Items from a data source ::

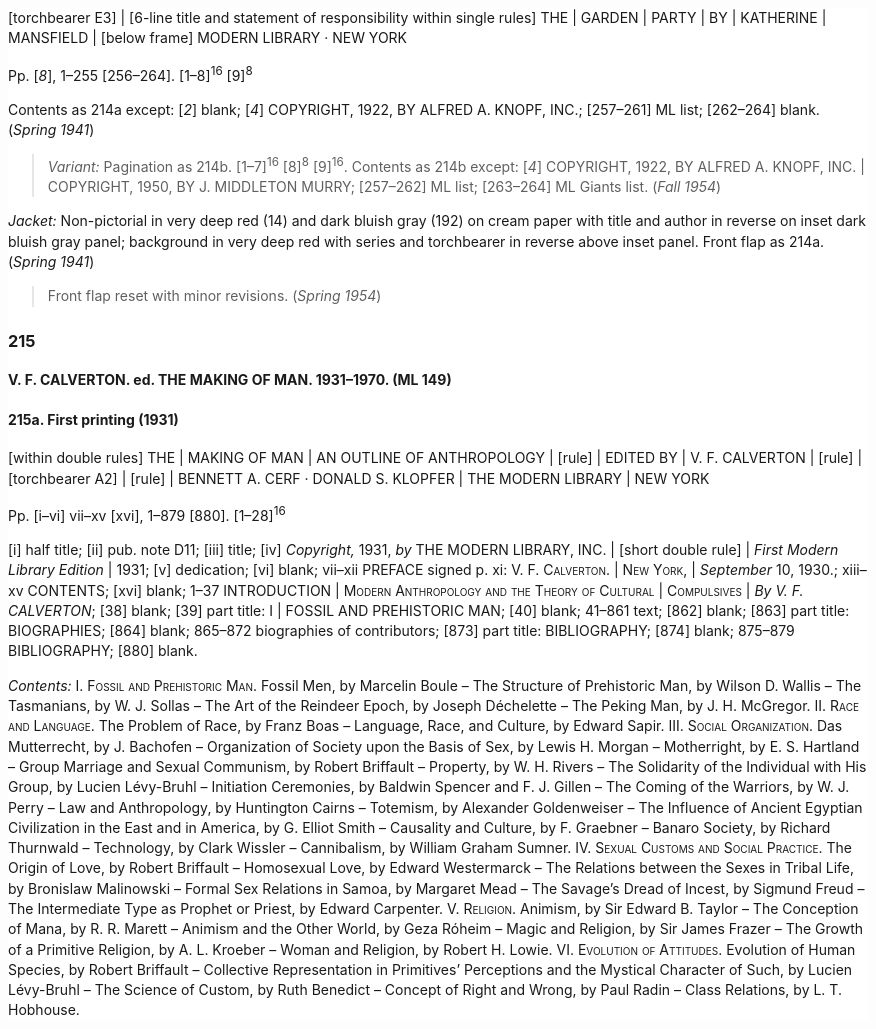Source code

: [torchbearer E3] | [6-line title and statement of responsibility within single rules] THE | GARDEN | PARTY | BY | KATHERINE | MANSFIELD | [below frame] MODERN LIBRARY · NEW YORK  

Pp. [*8*], 1–255 [256–264]. [1–8]<sup>16</sup> [9]<sup>8</sup>  

Contents as 214a except: [*2*] blank; [*4*] COPYRIGHT, 1922, BY ALFRED A. KNOPF, INC.; [257–261] ML list; [262–264] blank. (*Spring 1941*)  

> *Variant:* Pagination as 214b. [1–7]<sup>16</sup> [8]<sup>8</sup> [9]<sup>16</sup>. Contents as 214b except: [*4*] COPYRIGHT, 1922, BY ALFRED A. KNOPF, INC. | COPYRIGHT, 1950, BY J. MIDDLETON MURRY; [257–262] ML list; [263–264] ML Giants list. (*Fall 1954*)  

*Jacket:* Non-pictorial in very deep red (14) and dark bluish gray (192) on cream paper with title and author in reverse on inset dark bluish gray panel; background in very deep red with series and torchbearer in reverse above inset panel. Front flap as 214a. (*Spring 1941*) 

> Front flap reset with minor revisions. (*Spring 1954*)  

### 215  

**V&#46; F&#46; CALVERTON. ed&#46; THE MAKING OF MAN. 1931–1970. (ML 149)**  

#### 215a. First printing (1931)  

[within double rules] THE | MAKING OF MAN | AN OUTLINE OF ANTHROPOLOGY | [rule] | EDITED BY | V. F. CALVERTON | [rule] | [torchbearer A2] | [rule] | BENNETT A. CERF · DONALD S. KLOPFER | THE MODERN LIBRARY | NEW YORK  

Pp. [i–vi] vii–xv [xvi], 1–879 [880]. [1–28]<sup>16</sup>  

[i] half title; [ii] pub. note D11; [iii] title; [iv] *Copyright,* 1931, *by* THE MODERN LIBRARY, INC. | [short double rule] | *First Modern Library Edition* | 1931; [v] dedication; [vi] blank; vii–xii PREFACE signed p. xi: <span class="smallcaps">V. F. Calverton</span>. | <span class="smallcaps">New York</span>, | *September* 10, 1930.; xiii–xv CONTENTS; [xvi] blank; 1–37 INTRODUCTION | <span class="smallcaps">Modern Anthropology and the Theory of Cultural</span> | <span class="smallcaps">Compulsives</span> | *By* *V. F. CALVERTON*; [38] blank; [39] part title: I | FOSSIL AND PREHISTORIC MAN; [40] blank; 41–861 text; [862] blank; [863] part title: BIOGRAPHIES; [864] blank; 865–872 biographies of contributors; [873] part title: BIBLIOGRAPHY; [874] blank; 875–879 BIBLIOGRAPHY; [880] blank.  

*Contents:* I. <span class="smallcaps">Fossil and Prehistoric Man</span>. Fossil Men, by Marcelin Boule – The Structure of Prehistoric Man, by Wilson D. Wallis – The Tasmanians, by W. J. Sollas – The Art of the Reindeer Epoch, by Joseph Déchelette – The Peking Man, by J. H. McGregor. II. <span class="smallcaps">Race and Language.</span> The Problem of Race, by Franz Boas – Language, Race, and Culture, by Edward Sapir. III. <span class="smallcaps">Social Organization</span>. Das Mutterrecht, by J. Bachofen – Organization of Society upon the Basis of Sex, by Lewis H. Morgan – Motherright, by E. S. Hartland – Group Marriage and Sexual Communism, by Robert Briffault – Property, by W. H. Rivers – The Solidarity of the Individual with His Group, by Lucien Lévy-Bruhl – Initiation Ceremonies, by Baldwin Spencer and F. J. Gillen – The Coming of the Warriors, by W. J. Perry – Law and Anthropology, by Huntington Cairns – Totemism, by Alexander Goldenweiser – The Influence of Ancient Egyptian Civilization in the East and in America, by G. Elliot Smith – Causality and Culture, by F. Graebner – Banaro Society, by Richard Thurnwald – Technology, by Clark Wissler – Cannibalism, by William Graham Sumner. IV. <span class="smallcaps">Sexual Customs and Social Practice</span>. The Origin of Love, by Robert Briffault – Homosexual Love, by Edward Westermarck – The Relations between the Sexes in Tribal Life, by Bronislaw Malinowski – Formal Sex Relations in Samoa, by Margaret Mead – The Savage’s Dread of Incest, by Sigmund Freud – The Intermediate Type as Prophet or Priest, by Edward Carpenter. V. <span class="smallcaps">Religion</span>. Animism, by Sir Edward B. Taylor – The Conception of Mana, by R. R. Marett – Animism and the Other World, by Geza Róheim – Magic and Religion, by Sir James Frazer – The Growth of a Primitive Religion, by A. L. Kroeber – Woman and Religion, by Robert H. Lowie. VI. <span class="smallcaps">Evolution of Attitudes</span>. Evolution of Human Species, by Robert Briffault – Collective Representation in Primitives’ Perceptions and the Mystical Character of Such, by Lucien Lévy-Bruhl – The Science of Custom, by Ruth Benedict – Concept of Right and Wrong, by Paul Radin – Class Relations, by L. T. Hobhouse.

WORK REQUIRED ::
Reproduce, unchanged, the part of the material that begins with the line containing "revisions. (*Spring 1954*)" and ends with the line containing "#### 215a. First printing (1931)", including both of those lines.

YOUR SOLUTION ::
> Front flap reset with minor revisions. (*Spring 1954*)  

### 215  

**V&#46; F&#46; CALVERTON. ed&#46; THE MAKING OF MAN. 1931–1970. (ML 149)**  

#### 215a. First printing (1931)  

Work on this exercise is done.